Ao publicar Menino de engenho, em 1932, aos 31 anos de idade, numa edição à custa do autor, José Lins do Rego se revelava um escritor pleno de uma sangüínea vitalidade, alcançando um sucesso raro para um livro de estréia. Após seu segundo livro, Doidinho, publicado pela Editora Ariel, o grande romancista paraibano recebeu uma carta, que se tornaria famosa, do jovem editor José Olympio, propondo a reedição da obra de estréia e a edição, numa tiragem de 10 mil exemplares, do seu próximo romance, que seria Bangüê. Dizem que Zé Lins, como era geralmente conhecido entre os amigos e depois sê-lo-ia nacionalmente, mal pôde acreditar na oferta temerária.


Com Bangüê, em 1934, valorizado por uma bela capa de Santa Rosa, inicia-se a fase da consagração de José Lins do Rego perante o seu vasto círculo de leitores, com a sua média de praticamente um romance por ano, com a sua forma de escrever pouco dada a correções e o seu estilo comumente apodado de desleixado, ainda que rico de substância romanesca e de verdade humana. Independentemente do mais ou menos procedente dessas críticas, em 1943 José Lins do Rego lançaria uma das obras-primas do romance brasileiro de qualquer época, Fogo morto, mantendo-se sempre como um dos mais populares e prestigiosos romancistas do Brasil até a sua morte prematura, em 1957.

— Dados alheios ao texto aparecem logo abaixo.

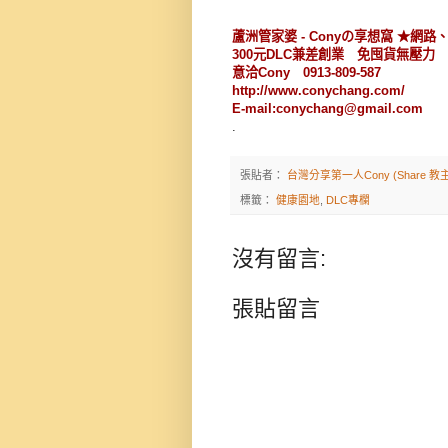
蘆洲管家婆 - Conyの享想窩 ★網
300元DLC兼差創業 免囤貨無壓力
意洽Cony 0913-809-587
http://www.conychang.com/
E-mail:conychang@gmail.com
.
張貼者：
台灣分享第一人Cony (Share 教主
標籤：
健康園地
,
DLC專欄
沒有留言:
張貼留言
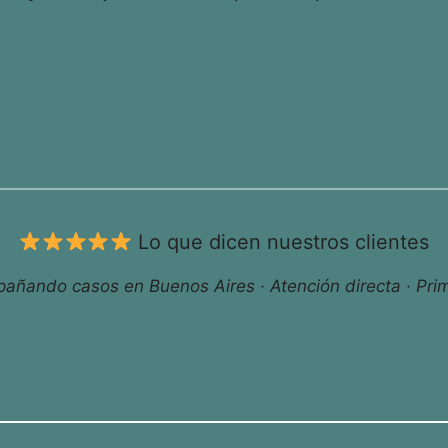
Lo que dicen nuestros clientes
ñando casos en Buenos Aires · Atención directa · Prim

No ano seguinte a Bangüê, alargando o seu mundo ficcional, vinha à luz O moleque Ricardo, no qual a ação, junto com o personagem-título, abandonava o engenho para chegar à cidade, ao Recife. Trata-se do mais social, do mais político dos romances de Zé Lins, com o seu cenário de greves e subemprego urbano, ainda que de um autor nunca diretamente ligado à política partidária, como os seus amigos Graciliano Ramos e Jorge Amado. Em 1936, com Usina, fecha-se o chamado ciclo da cana-de-açúcar, despedindo-se o romancista do alter ego criado no livro de estréia, o velho engenho sendo inexoravelmente engolido pela usina. Pureza, do ano seguinte, consiste num belo idílio no interior de Pernambuco, mas é com Pedra bonita, em 1938, que o fabulador abandona a Mata e o Agreste e entra pelo Sertão, a paisagem mítica do beatério e do cangaço que, através desse romance e do que lhe marca a seqüência, tanto impressionaria, anos depois, o adolescente Glauber Rocha. Após Riacho doce e Água-mãe, talvez os mais incaracterísticos dos seus romances, chega a vez da obra-prima, como já afirmamos, Fogo morto, sem dúvida a síntese de tudo o que de mais essencial havia na mundivisão de José Lins, retrato de uma realidade agrônica, entre o trágico e o cômico, um dos maiores títulos da ficção brasileira. Após Euridice, interessante visão da pequena burguesia do Rio de Janeiro politicamente polarizado da década de 1930, o autor retorna ao Sertão com Cangaceiros, de 1953, seu último romance, continuação direta, com os mesmos personagens, do drama de Pedra bonita.


Paraibano de nascimento, pernambucano de adoção, José Lins do Rego acabou por se tornar uma das figuras mais populares do Rio de Janeiro, uma espécie de carioca honorário, com o seu arraigado amor ao futebol, o seu conhecido bom humor, a sua bondade e simpatia lendárias, que aqui rememoramos no cinqüentenário de sua morte.